During an 11-year period – through 2002 – Snyder won 81 races from 681 starters. They were mostly cheap races at Finger Lakes, the Great Barrington Fair, Fort Eire, Suffolk Downs, and Beulah Park.
In a move reminiscent of something trainer Richard Dutrow Jr. would do, Snyder once won three races in 10 days with the horse Step on Fire at the Great Barrington Fair in 1997.
When Snyder’s wife died, he left training. He knocked around in Southern California for several years galloping horses for different trainers.
All the time he was galloping, though, Snyder wanted to get back into training. He only had $2,000 to his name when he purchased Lisa’s Booby Trap. He told the breeder that he would pay him the remaining $2,500 with the money the horse would make from her first win. That’s one reason he ran her in a $20,000 maiden special weight race as opposed for a claiming price.
“If I had it my way I would have started her for $5,000, make her eligible for all those starter allowance races,” Snyder said.

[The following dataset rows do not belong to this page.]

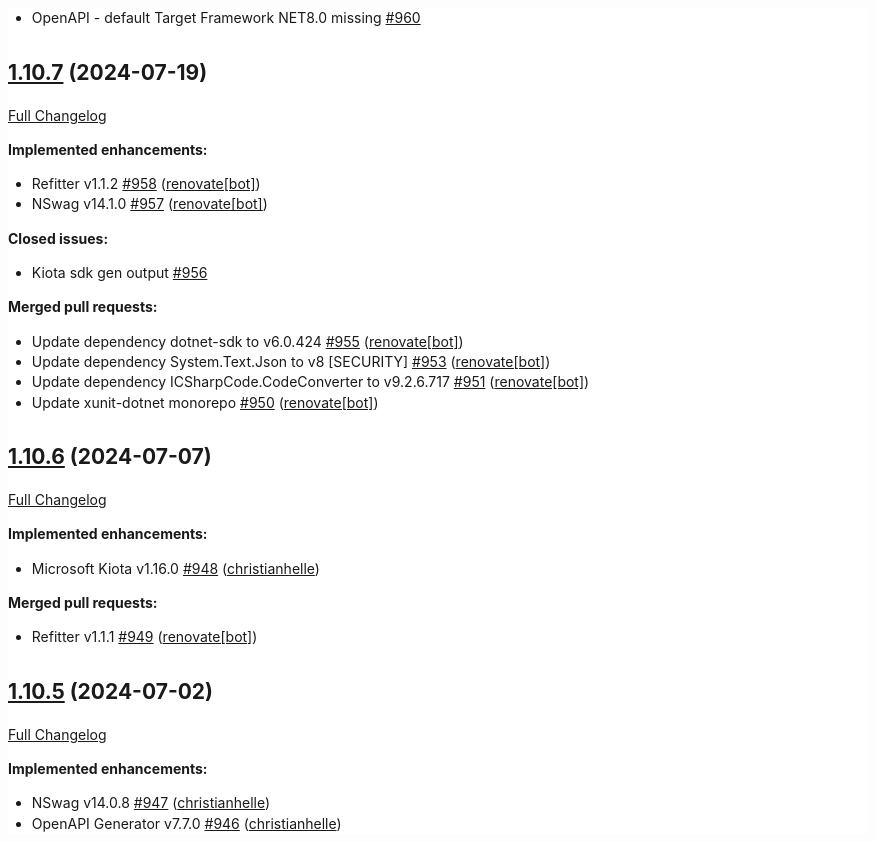- OpenAPI - default Target Framework NET8.0 missing [\#960](https://github.com/christianhelle/apiclientcodegen/issues/960)

## [1.10.7](https://github.com/christianhelle/apiclientcodegen/tree/1.10.7) (2024-07-19)

[Full Changelog](https://github.com/christianhelle/apiclientcodegen/compare/1.10.6...1.10.7)

**Implemented enhancements:**

- Refitter v1.1.2 [\#958](https://github.com/christianhelle/apiclientcodegen/pull/958) ([renovate[bot]](https://github.com/apps/renovate))
- NSwag v14.1.0 [\#957](https://github.com/christianhelle/apiclientcodegen/pull/957) ([renovate[bot]](https://github.com/apps/renovate))

**Closed issues:**

- Kiota sdk gen output  [\#956](https://github.com/christianhelle/apiclientcodegen/issues/956)

**Merged pull requests:**

- Update dependency dotnet-sdk to v6.0.424 [\#955](https://github.com/christianhelle/apiclientcodegen/pull/955) ([renovate[bot]](https://github.com/apps/renovate))
- Update dependency System.Text.Json to v8 \[SECURITY\] [\#953](https://github.com/christianhelle/apiclientcodegen/pull/953) ([renovate[bot]](https://github.com/apps/renovate))
- Update dependency ICSharpCode.CodeConverter to v9.2.6.717 [\#951](https://github.com/christianhelle/apiclientcodegen/pull/951) ([renovate[bot]](https://github.com/apps/renovate))
- Update xunit-dotnet monorepo [\#950](https://github.com/christianhelle/apiclientcodegen/pull/950) ([renovate[bot]](https://github.com/apps/renovate))

## [1.10.6](https://github.com/christianhelle/apiclientcodegen/tree/1.10.6) (2024-07-07)

[Full Changelog](https://github.com/christianhelle/apiclientcodegen/compare/1.10.5...1.10.6)

**Implemented enhancements:**

- Microsoft Kiota v1.16.0 [\#948](https://github.com/christianhelle/apiclientcodegen/pull/948) ([christianhelle](https://github.com/christianhelle))

**Merged pull requests:**

- Refitter v1.1.1 [\#949](https://github.com/christianhelle/apiclientcodegen/pull/949) ([renovate[bot]](https://github.com/apps/renovate))

## [1.10.5](https://github.com/christianhelle/apiclientcodegen/tree/1.10.5) (2024-07-02)

[Full Changelog](https://github.com/christianhelle/apiclientcodegen/compare/1.10.4...1.10.5)

**Implemented enhancements:**

- NSwag v14.0.8 [\#947](https://github.com/christianhelle/apiclientcodegen/pull/947) ([christianhelle](https://github.com/christianhelle))
- OpenAPI Generator v7.7.0 [\#946](https://github.com/christianhelle/apiclientcodegen/pull/946) ([christianhelle](https://github.com/christianhelle))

When Snyder’s story hit the internet, it took off, Major newspapers wrote about it and this week a crew from NBC’s Dateline is scheduled to follow Snyder around for a few days for a potential one-hour special. Snyder has even reconnected with his daughter, Sierra, who will be here from Southern California for Thursday’s race. He has not seen his daughter in five years.
Snyder is a bit uncomfortable with all the attention, but he’s hoping that the success he has with Lisa’s Booby Trap could lead to his getting more horses of higher quality. He would love to have the stock to enable him to winter in south Florida and spend the rest of the time on the New York Racing Association circuit.
“If I could take the knowledge that I got working with the cheap ones and use it on the good ones I think I’d be in pretty good shape,” Snyder said. “I think the people I’d train for would be happy.”